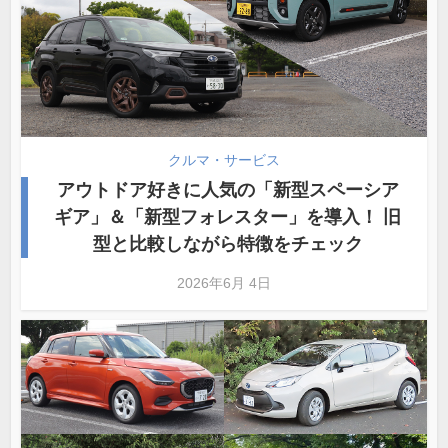
クルマ・サービス
アウトドア好きに人気の「新型スペーシア
ギア」＆「新型フォレスター」を導入！ 旧
型と比較しながら特徴をチェック
2026年6月 4日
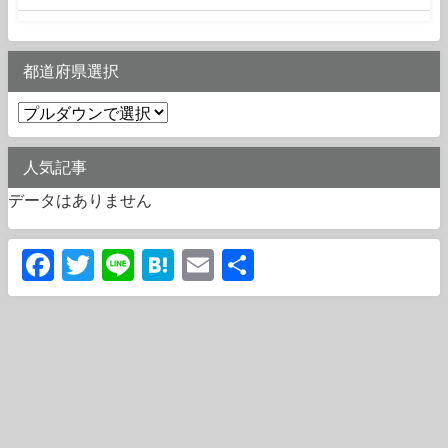
都道府県選択
人気記事
データはありません
Facebook
Twitter
Line
Hatena
Email
共
有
****************************************
### REQUEST
When repeating the material above, keep every line exact and drop all pictures.

### EXERCISE RESPONSE
クルマ・サービス
アウトドア好きに人気の「新型スペーシア
ギア」＆「新型フォレスター」を導入！ 旧
型と比較しながら特徴をチェック
2026年6月 4日
都道府県選択
人気記事
データはありません
Facebook
Twitter
Line
Hatena
Email
共
有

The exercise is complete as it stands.